• [Given entries]
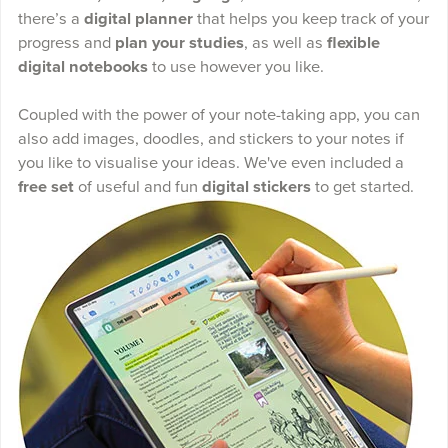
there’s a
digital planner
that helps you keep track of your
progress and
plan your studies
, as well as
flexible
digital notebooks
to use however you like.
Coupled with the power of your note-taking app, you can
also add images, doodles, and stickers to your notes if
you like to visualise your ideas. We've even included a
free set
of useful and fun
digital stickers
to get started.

• [Work instructions] All lines from the one containing "you like to" to the last line above should be reproduced exactly, and no other lines should be given.

• [Written solution]
you like to visualise your ideas. We've even included a
free set
of useful and fun
digital stickers
to get started.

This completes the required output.